(Reading passage)
What made Sushko’s tournament so intriguing was the comments Flyers’ general manager Ron Hextall made when he assessed the prospect’s play. From NBC Sports Philadelphia:

“Sushko was good. He’s big player on that team. They don’t have a ton of ability, so he plays a big role, probably a bigger role than he would play with another country, but he was playing 24 to 26 minutes. Too much for a forward, but he’s a big guy, a thick guy that can skate. He’s got good sense. He was on their power play, their penalty kill. He did a lot of good things and played well. He’s not going to be that type of player at the pro level. He could be more of a two-way guy that’s not expected to score, but you hope he can chip in. He did a good job, made a name for himself. Obviously we knew him taking him in the fourth round, but he made a good impression.”

Hextall makes some fair points. Knowing Morgan Frost couldn’t make Team Canada, it’s fair to wonder how Sushko would have looked if he played for another country. As for his playing time, Sushko’s lowest ice time in a single game was 19:39 and he played 26:55 and 28:37 in Belarus’ two relegation games. For comparison’s sake, only five forwards have played 26:55 or more in an NHL game this season. Even though Belarus was relegated and a ton of ice time may have inflated his point totals, it was still a good showing from Sushko throughout the tournament.

Sushko has 19 goals and 11 assists in 30 games this season with the Owen Sound Attack of the Ontario Hockey League.

Rubtsov had a good showing at the World Juniors, as he had a goal, three assists, and nine shots on goal for Russia in five games. He also averaged the most ice time for any Russian skater with an average of 18:24 ice time per game.

Rubtsov had a pair of multi-point games in the tournament, as he had two assists (4:05 in and 4:29 in) in a 5-4 loss to the Czech Republic and two highlight-worthy plays with a goal (1:35 in) and an assist (3:57 in) in Russia’s win over Belarus. In Russia’s only elimination game, Rubtsov won five of 18 faceoffs with a shot on goal in 18:08 in a loss to U.S.A.

The Flyers’ 2016 first-round pick has nine goals and 19 assists in the QMJHL this season as he has split 27 games between the Chicoutimi Sagueneens and Acadie-Bathurst Titan.

(Extracted records)
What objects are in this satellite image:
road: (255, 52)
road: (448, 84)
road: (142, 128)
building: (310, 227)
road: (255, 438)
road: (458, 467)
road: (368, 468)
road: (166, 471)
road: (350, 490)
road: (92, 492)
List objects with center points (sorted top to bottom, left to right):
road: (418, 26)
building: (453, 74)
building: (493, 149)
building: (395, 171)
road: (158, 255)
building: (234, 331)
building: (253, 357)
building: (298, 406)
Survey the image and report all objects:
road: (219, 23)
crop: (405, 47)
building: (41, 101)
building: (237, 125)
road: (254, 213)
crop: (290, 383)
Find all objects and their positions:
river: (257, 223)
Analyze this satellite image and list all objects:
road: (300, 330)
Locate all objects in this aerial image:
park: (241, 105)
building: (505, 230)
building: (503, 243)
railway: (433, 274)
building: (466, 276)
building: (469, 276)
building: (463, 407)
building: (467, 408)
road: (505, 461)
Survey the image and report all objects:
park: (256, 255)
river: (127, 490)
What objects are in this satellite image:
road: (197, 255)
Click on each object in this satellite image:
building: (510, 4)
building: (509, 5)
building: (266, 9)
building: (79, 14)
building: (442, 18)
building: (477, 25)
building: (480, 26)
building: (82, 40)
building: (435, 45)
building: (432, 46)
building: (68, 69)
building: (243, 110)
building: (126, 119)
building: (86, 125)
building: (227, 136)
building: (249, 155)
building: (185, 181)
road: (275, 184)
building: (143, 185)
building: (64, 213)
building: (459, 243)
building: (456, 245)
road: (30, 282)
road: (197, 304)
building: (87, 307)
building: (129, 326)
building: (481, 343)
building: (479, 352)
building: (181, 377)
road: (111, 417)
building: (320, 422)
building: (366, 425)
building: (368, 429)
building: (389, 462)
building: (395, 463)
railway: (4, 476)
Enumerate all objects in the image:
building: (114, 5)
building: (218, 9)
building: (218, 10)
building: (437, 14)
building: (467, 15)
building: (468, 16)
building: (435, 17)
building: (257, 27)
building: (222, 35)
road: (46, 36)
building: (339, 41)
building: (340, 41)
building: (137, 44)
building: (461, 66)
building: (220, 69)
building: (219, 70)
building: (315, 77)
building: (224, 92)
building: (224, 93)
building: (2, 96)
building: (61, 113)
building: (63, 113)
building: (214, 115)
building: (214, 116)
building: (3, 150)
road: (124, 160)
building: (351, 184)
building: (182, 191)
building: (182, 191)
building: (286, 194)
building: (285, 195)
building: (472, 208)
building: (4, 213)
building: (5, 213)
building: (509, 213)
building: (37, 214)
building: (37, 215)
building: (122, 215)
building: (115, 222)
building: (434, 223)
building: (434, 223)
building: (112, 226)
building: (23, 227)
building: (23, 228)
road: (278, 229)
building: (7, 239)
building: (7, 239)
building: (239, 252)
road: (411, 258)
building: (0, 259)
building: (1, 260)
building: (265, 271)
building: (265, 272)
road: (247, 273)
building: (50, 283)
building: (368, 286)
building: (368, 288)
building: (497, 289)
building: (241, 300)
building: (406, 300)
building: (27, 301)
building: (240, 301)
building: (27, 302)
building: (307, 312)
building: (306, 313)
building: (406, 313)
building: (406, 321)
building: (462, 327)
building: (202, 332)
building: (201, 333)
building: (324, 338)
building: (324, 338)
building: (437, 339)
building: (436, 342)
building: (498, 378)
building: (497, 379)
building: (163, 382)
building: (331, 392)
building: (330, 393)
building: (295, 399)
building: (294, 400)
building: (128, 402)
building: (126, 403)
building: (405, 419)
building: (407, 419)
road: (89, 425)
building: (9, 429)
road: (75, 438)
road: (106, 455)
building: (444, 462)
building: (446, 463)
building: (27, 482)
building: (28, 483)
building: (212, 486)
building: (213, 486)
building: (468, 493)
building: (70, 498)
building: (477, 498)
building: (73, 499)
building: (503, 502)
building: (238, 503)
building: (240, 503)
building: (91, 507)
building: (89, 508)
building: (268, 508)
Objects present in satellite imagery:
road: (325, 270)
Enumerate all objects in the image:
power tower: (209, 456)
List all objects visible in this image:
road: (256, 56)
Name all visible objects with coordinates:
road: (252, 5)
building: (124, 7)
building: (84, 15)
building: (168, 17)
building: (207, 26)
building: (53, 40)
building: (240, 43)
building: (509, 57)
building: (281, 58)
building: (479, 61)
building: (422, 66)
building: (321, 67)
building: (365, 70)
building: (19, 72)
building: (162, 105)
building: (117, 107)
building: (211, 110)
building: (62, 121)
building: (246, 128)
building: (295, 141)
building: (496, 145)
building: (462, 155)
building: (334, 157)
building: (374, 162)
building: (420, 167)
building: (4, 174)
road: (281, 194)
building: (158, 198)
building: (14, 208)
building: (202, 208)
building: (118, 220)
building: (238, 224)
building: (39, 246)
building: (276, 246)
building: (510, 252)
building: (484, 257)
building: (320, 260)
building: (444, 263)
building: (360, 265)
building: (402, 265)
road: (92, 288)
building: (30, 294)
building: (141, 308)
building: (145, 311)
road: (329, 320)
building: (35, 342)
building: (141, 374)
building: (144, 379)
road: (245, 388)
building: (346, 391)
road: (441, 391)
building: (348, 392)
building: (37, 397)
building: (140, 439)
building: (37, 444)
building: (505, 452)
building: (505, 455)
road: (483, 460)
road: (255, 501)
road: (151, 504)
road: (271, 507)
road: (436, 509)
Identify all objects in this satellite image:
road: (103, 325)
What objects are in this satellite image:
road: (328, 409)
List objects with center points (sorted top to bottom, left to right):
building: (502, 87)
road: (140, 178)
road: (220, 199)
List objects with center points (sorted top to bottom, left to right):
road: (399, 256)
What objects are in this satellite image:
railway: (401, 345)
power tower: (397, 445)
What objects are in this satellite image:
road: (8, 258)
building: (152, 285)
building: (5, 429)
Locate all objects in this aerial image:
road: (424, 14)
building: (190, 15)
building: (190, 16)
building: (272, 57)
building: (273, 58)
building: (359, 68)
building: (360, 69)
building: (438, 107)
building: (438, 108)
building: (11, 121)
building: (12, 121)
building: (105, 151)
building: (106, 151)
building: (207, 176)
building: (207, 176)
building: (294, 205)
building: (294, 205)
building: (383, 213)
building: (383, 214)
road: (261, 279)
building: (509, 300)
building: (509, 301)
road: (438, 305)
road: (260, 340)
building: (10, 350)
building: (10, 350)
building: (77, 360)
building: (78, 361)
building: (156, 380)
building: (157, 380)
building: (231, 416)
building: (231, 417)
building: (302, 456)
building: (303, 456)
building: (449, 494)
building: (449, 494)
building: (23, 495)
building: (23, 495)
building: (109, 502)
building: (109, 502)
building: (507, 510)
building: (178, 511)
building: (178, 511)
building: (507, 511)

(Exercise)
In the text about the Flyers prospects, condense the paragraph that begins "Hextall makes some fair points" into a short bulleted list that keeps its main facts.

(Response below)
- Hextall's points are fair. Since Morgan Frost couldn't make Team Canada, it is reasonable to wonder how Sushko would have looked playing for another country.
- Sushko's lowest ice time in a game was 19:39, and he played 26:55 and 28:37 in Belarus' two relegation games.
- Only five forwards have played 26:55 or more in an NHL game this season.
- Belarus was relegated, and the heavy ice time may have inflated his points, but Sushko still played well throughout the tournament.